Court Rules Former Employee Can Be Prevented From Working For A Competitor If the Employment Will Lead to the Disclosure of Trade Secrets

Employment Law Reporter, Ervin Cohen & Jessup LLP

In Electro Optical Industries, Inc. v. Stephen White, 76 Cal.App. 4th 653 (1999), the California Court of Appeal for the first time adopted the "inevitable disclosure" rule used by courts in other jurisdictions in connection with trade secrets cases where a former employer is working for a direct competitor. This ruling will give California employers greater protection against the possibility of the misuse of trade secrets by former employees.

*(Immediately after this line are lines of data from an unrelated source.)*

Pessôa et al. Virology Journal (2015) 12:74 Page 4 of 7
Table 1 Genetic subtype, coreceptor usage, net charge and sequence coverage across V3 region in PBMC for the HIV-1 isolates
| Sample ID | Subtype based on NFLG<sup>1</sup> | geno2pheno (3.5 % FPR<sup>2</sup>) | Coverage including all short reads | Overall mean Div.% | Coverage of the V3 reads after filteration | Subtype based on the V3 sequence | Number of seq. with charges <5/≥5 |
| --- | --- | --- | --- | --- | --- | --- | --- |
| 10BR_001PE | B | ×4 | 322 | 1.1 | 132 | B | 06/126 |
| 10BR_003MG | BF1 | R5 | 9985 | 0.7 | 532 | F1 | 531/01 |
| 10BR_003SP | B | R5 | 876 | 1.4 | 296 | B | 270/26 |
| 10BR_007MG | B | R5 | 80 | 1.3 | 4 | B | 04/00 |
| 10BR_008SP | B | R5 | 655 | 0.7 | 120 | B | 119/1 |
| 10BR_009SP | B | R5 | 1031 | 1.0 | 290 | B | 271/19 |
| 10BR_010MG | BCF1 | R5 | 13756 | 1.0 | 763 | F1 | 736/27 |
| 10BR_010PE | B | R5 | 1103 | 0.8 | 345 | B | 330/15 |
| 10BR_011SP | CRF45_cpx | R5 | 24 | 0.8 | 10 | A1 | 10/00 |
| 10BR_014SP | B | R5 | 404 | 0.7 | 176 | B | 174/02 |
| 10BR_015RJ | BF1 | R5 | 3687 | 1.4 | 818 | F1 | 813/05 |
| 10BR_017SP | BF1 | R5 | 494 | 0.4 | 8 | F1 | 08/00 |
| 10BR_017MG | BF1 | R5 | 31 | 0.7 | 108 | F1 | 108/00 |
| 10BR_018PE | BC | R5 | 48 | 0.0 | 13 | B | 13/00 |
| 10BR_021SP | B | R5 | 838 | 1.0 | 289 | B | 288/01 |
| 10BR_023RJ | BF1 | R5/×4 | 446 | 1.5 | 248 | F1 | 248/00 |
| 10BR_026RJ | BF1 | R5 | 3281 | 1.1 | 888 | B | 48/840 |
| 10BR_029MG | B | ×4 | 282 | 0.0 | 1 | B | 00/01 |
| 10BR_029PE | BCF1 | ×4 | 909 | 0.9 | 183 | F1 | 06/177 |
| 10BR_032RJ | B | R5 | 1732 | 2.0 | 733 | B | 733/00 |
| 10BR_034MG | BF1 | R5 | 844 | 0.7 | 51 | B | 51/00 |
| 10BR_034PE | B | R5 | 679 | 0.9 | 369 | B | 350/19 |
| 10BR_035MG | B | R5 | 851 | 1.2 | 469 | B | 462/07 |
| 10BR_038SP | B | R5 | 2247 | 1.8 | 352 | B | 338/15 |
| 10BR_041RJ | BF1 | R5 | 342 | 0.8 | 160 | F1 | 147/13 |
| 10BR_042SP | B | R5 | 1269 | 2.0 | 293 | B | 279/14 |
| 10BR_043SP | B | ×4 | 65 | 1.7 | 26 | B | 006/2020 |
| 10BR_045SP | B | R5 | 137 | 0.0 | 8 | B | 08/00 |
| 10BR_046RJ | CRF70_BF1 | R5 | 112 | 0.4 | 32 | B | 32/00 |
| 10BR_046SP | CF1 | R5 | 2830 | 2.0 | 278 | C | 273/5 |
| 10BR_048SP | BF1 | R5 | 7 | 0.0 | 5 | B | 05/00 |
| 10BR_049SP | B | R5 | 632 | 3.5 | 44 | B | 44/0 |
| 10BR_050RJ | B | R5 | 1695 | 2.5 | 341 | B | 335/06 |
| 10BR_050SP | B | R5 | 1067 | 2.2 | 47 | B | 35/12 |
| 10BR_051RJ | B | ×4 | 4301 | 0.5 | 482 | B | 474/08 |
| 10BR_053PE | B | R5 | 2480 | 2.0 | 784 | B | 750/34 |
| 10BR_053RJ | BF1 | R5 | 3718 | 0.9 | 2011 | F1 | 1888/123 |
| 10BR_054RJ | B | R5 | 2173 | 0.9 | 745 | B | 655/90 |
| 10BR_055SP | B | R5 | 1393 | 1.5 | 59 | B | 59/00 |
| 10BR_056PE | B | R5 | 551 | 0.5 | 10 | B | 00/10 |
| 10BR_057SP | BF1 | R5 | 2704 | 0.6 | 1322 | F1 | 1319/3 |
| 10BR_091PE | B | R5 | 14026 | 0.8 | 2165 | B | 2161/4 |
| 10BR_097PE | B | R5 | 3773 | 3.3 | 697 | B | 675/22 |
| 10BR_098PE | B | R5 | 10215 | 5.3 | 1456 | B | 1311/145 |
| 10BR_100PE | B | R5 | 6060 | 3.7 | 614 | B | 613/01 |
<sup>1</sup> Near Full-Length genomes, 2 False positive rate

The Uniform Trade Secrets Act (UTSA) defines a trade secret as information that "( 1) Derives independent economic value, actual or potential, from not being generally known to the public or to other persons who can obtain economic value from its disclosure or use; and (2) Is the subject of efforts that are reasonable under the circumstances to maintain its secrecy." (California Civil Code §§3426-3426.11) Although the UTSA permits a trial court to enjoin any actual or threatened misappropriation of trade secrets, prior California cases had focused only on the actual misuse of the protected information. The inevitable disclosure rule adopted by the Electro Optical Industries court allows a former employer to enjoin an employee from working for a direct competitor where the "new employment will inevitably lead the employee to rely on the former employer's trade secrets." Put differently, where it would be "impossible for an employee to perform his or her new job without using or disclosing" trade secrets, the court may issue an injunction preventing the employee from working for the competitor.

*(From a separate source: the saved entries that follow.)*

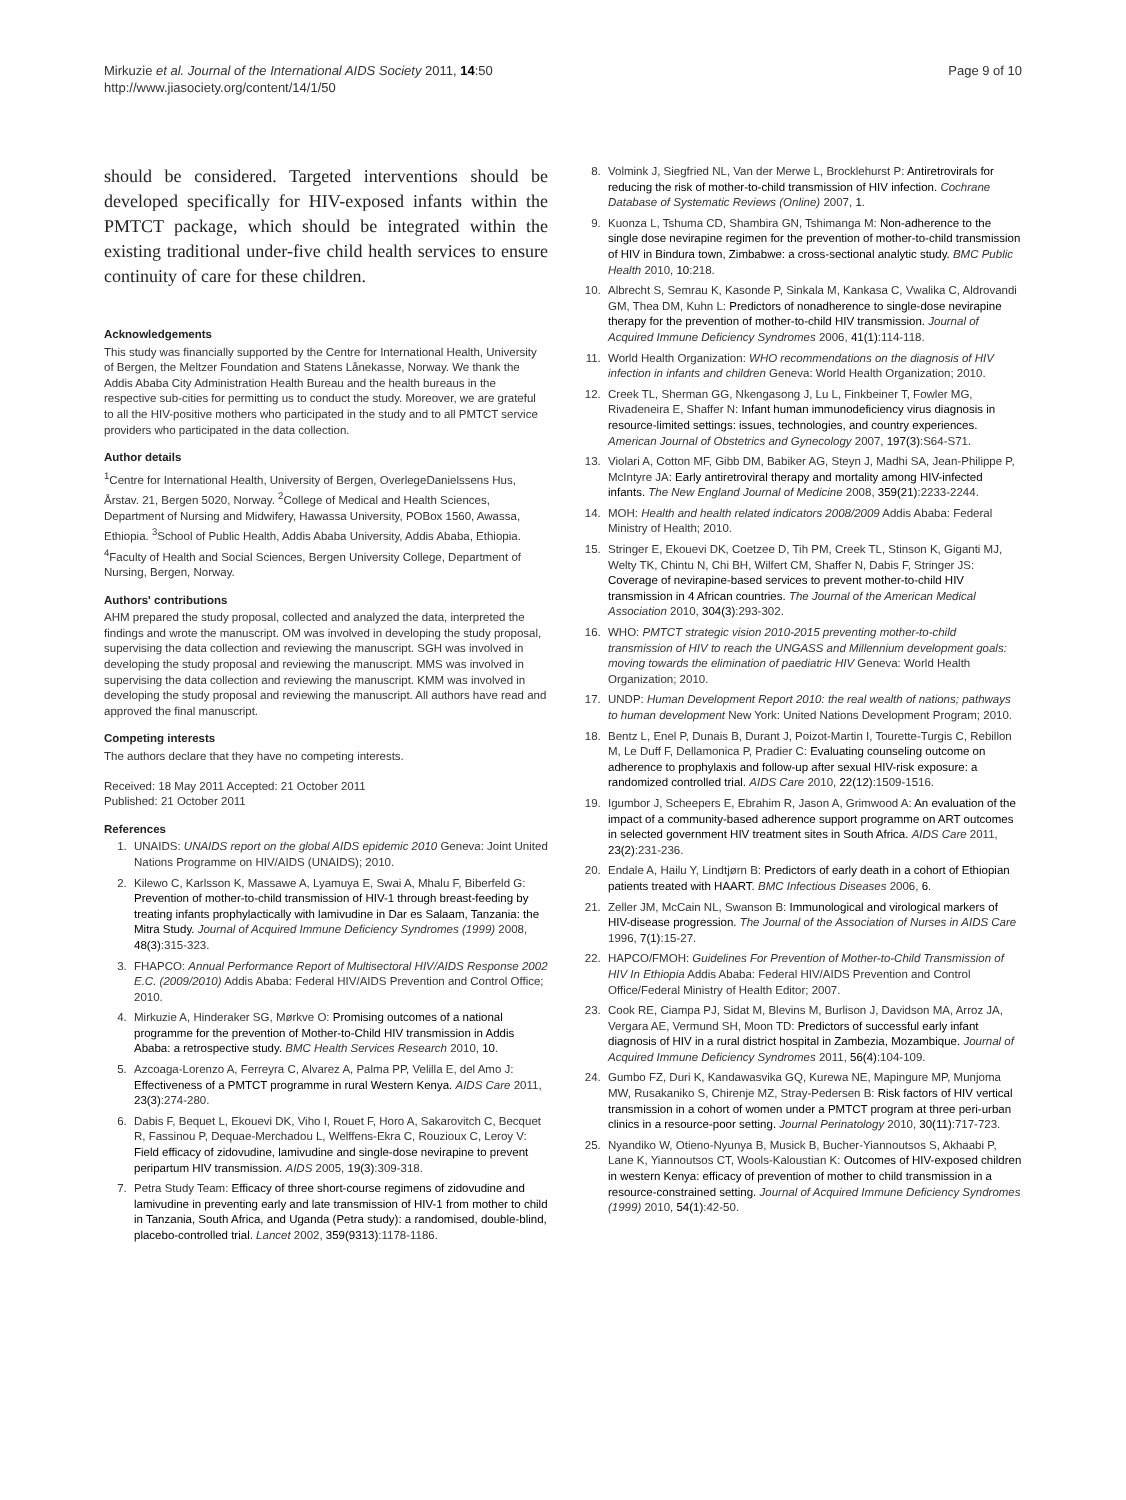Mirkuzie et al. Journal of the International AIDS Society 2011, 14:50
http://www.jiasociety.org/content/14/1/50
Page 9 of 10
should be considered. Targeted interventions should be developed specifically for HIV-exposed infants within the PMTCT package, which should be integrated within the existing traditional under-five child health services to ensure continuity of care for these children.
Acknowledgements
This study was financially supported by the Centre for International Health, University of Bergen, the Meltzer Foundation and Statens Lånekasse, Norway. We thank the Addis Ababa City Administration Health Bureau and the health bureaus in the respective sub-cities for permitting us to conduct the study. Moreover, we are grateful to all the HIV-positive mothers who participated in the study and to all PMTCT service providers who participated in the data collection.
Author details
<sup>1</sup> Centre for International Health, University of Bergen, OverlegeDanielssens Hus, Årstav. 21, Bergen 5020, Norway. <sup>2</sup>College of Medical and Health Sciences, Department of Nursing and Midwifery, Hawassa University, POBox 1560, Awassa, Ethiopia. <sup>3</sup>School of Public Health, Addis Ababa University, Addis Ababa, Ethiopia. <sup>4</sup>Faculty of Health and Social Sciences, Bergen University College, Department of Nursing, Bergen, Norway.
Authors' contributions
AHM prepared the study proposal, collected and analyzed the data, interpreted the findings and wrote the manuscript. OM was involved in developing the study proposal, supervising the data collection and reviewing the manuscript. SGH was involved in developing the study proposal and reviewing the manuscript. MMS was involved in supervising the data collection and reviewing the manuscript. KMM was involved in developing the study proposal and reviewing the manuscript. All authors have read and approved the final manuscript.
Competing interests
The authors declare that they have no competing interests.
Received: 18 May 2011 Accepted: 21 October 2011
Published: 21 October 2011
References
1. UNAIDS: UNAIDS report on the global AIDS epidemic 2010 Geneva: Joint United Nations Programme on HIV/AIDS (UNAIDS); 2010.
2. Kilewo C, Karlsson K, Massawe A, Lyamuya E, Swai A, Mhalu F, Biberfeld G: Prevention of mother-to-child transmission of HIV-1 through breast-feeding by treating infants prophylactically with lamivudine in Dar es Salaam, Tanzania: the Mitra Study. Journal of Acquired Immune Deficiency Syndromes (1999) 2008, 48(3):315-323.
3. FHAPCO: Annual Performance Report of Multisectoral HIV/AIDS Response 2002 E.C. (2009/2010) Addis Ababa: Federal HIV/AIDS Prevention and Control Office; 2010.
4. Mirkuzie A, Hinderaker SG, Mørkve O: Promising outcomes of a national programme for the prevention of Mother-to-Child HIV transmission in Addis Ababa: a retrospective study. BMC Health Services Research 2010, 10.
5. Azcoaga-Lorenzo A, Ferreyra C, Alvarez A, Palma PP, Velilla E, del Amo J: Effectiveness of a PMTCT programme in rural Western Kenya. AIDS Care 2011, 23(3):274-280.
6. Dabis F, Bequet L, Ekouevi DK, Viho I, Rouet F, Horo A, Sakarovitch C, Becquet R, Fassinou P, Dequae-Merchadou L, Welffens-Ekra C, Rouzioux C, Leroy V: Field efficacy of zidovudine, lamivudine and single-dose nevirapine to prevent peripartum HIV transmission. AIDS 2005, 19(3):309-318.
7. Petra Study Team: Efficacy of three short-course regimens of zidovudine and lamivudine in preventing early and late transmission of HIV-1 from mother to child in Tanzania, South Africa, and Uganda (Petra study): a randomised, double-blind, placebo-controlled trial. Lancet 2002, 359(9313):1178-1186.
8. Volmink J, Siegfried NL, Van der Merwe L, Brocklehurst P: Antiretrovirals for reducing the risk of mother-to-child transmission of HIV infection. Cochrane Database of Systematic Reviews (Online) 2007, 1.
9. Kuonza L, Tshuma CD, Shambira GN, Tshimanga M: Non-adherence to the single dose nevirapine regimen for the prevention of mother-to-child transmission of HIV in Bindura town, Zimbabwe: a cross-sectional analytic study. BMC Public Health 2010, 10:218.
10. Albrecht S, Semrau K, Kasonde P, Sinkala M, Kankasa C, Vwalika C, Aldrovandi GM, Thea DM, Kuhn L: Predictors of nonadherence to single-dose nevirapine therapy for the prevention of mother-to-child HIV transmission. Journal of Acquired Immune Deficiency Syndromes 2006, 41(1):114-118.
11. World Health Organization: WHO recommendations on the diagnosis of HIV infection in infants and children Geneva: World Health Organization; 2010.
12. Creek TL, Sherman GG, Nkengasong J, Lu L, Finkbeiner T, Fowler MG, Rivadeneira E, Shaffer N: Infant human immunodeficiency virus diagnosis in resource-limited settings: issues, technologies, and country experiences. American Journal of Obstetrics and Gynecology 2007, 197(3):S64-S71.
13. Violari A, Cotton MF, Gibb DM, Babiker AG, Steyn J, Madhi SA, Jean-Philippe P, McIntyre JA: Early antiretroviral therapy and mortality among HIV-infected infants. The New England Journal of Medicine 2008, 359(21):2233-2244.
14. MOH: Health and health related indicators 2008/2009 Addis Ababa: Federal Ministry of Health; 2010.
15. Stringer E, Ekouevi DK, Coetzee D, Tih PM, Creek TL, Stinson K, Giganti MJ, Welty TK, Chintu N, Chi BH, Wilfert CM, Shaffer N, Dabis F, Stringer JS: Coverage of nevirapine-based services to prevent mother-to-child HIV transmission in 4 African countries. The Journal of the American Medical Association 2010, 304(3):293-302.
16. WHO: PMTCT strategic vision 2010-2015 preventing mother-to-child transmission of HIV to reach the UNGASS and Millennium development goals: moving towards the elimination of paediatric HIV Geneva: World Health Organization; 2010.
17. UNDP: Human Development Report 2010: the real wealth of nations; pathways to human development New York: United Nations Development Program; 2010.
18. Bentz L, Enel P, Dunais B, Durant J, Poizot-Martin I, Tourette-Turgis C, Rebillon M, Le Duff F, Dellamonica P, Pradier C: Evaluating counseling outcome on adherence to prophylaxis and follow-up after sexual HIV-risk exposure: a randomized controlled trial. AIDS Care 2010, 22(12):1509-1516.
19. Igumbor J, Scheepers E, Ebrahim R, Jason A, Grimwood A: An evaluation of the impact of a community-based adherence support programme on ART outcomes in selected government HIV treatment sites in South Africa. AIDS Care 2011, 23(2):231-236.
20. Endale A, Hailu Y, Lindtjørn B: Predictors of early death in a cohort of Ethiopian patients treated with HAART. BMC Infectious Diseases 2006, 6.
21. Zeller JM, McCain NL, Swanson B: Immunological and virological markers of HIV-disease progression. The Journal of the Association of Nurses in AIDS Care 1996, 7(1):15-27.
22. HAPCO/FMOH: Guidelines For Prevention of Mother-to-Child Transmission of HIV In Ethiopia Addis Ababa: Federal HIV/AIDS Prevention and Control Office/Federal Ministry of Health Editor; 2007.
23. Cook RE, Ciampa PJ, Sidat M, Blevins M, Burlison J, Davidson MA, Arroz JA, Vergara AE, Vermund SH, Moon TD: Predictors of successful early infant diagnosis of HIV in a rural district hospital in Zambezia, Mozambique. Journal of Acquired Immune Deficiency Syndromes 2011, 56(4):104-109.
24. Gumbo FZ, Duri K, Kandawasvika GQ, Kurewa NE, Mapingure MP, Munjoma MW, Rusakaniko S, Chirenje MZ, Stray-Pedersen B: Risk factors of HIV vertical transmission in a cohort of women under a PMTCT program at three peri-urban clinics in a resource-poor setting. Journal Perinatology 2010, 30(11):717-723.
25. Nyandiko W, Otieno-Nyunya B, Musick B, Bucher-Yiannoutsos S, Akhaabi P, Lane K, Yiannoutsos CT, Wools-Kaloustian K: Outcomes of HIV-exposed children in western Kenya: efficacy of prevention of mother to child transmission in a resource-constrained setting. Journal of Acquired Immune Deficiency Syndromes (1999) 2010, 54(1):42-50.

In order to merit protection under the inevitable disclosure rule, the former employer must demonstrate that the information at issue is a trade secret, that the employment by the employee is "likely to result" or "impossible" not to result in disclosure of its trade secrets and that the former employer is likely to suffer greater harm than that of the employee if an injunction is not issued. These standards are not easily met; Electro Optical Industries was unable to obtain the preliminary injunction it sought from the trial court, and did not convince the Court of Appeal that the trial court had abused its discretion when it balanced the hardships in favor of Stephen White.

While the standards set by the court may be difficult to meet, the Electro Optical Industries case does offer new hope for California employers seeking to protect their trade secrets. These employers should continue to protect this information using appropriate measures, including confidentiality agreements and security devices. Employers should remind departing employees of their obligations not to disclose information. Where the employee is going to work for a direct competitor, employers should consider the extent of the similarities between the businesses and should collect information concerning the frequency which the companies compete for the same customers. Absent sufficient demonstration of the harm which could be suffered by the former employer, a California court will not interfere with an employee's right to change employers in pursuit of a chosen career.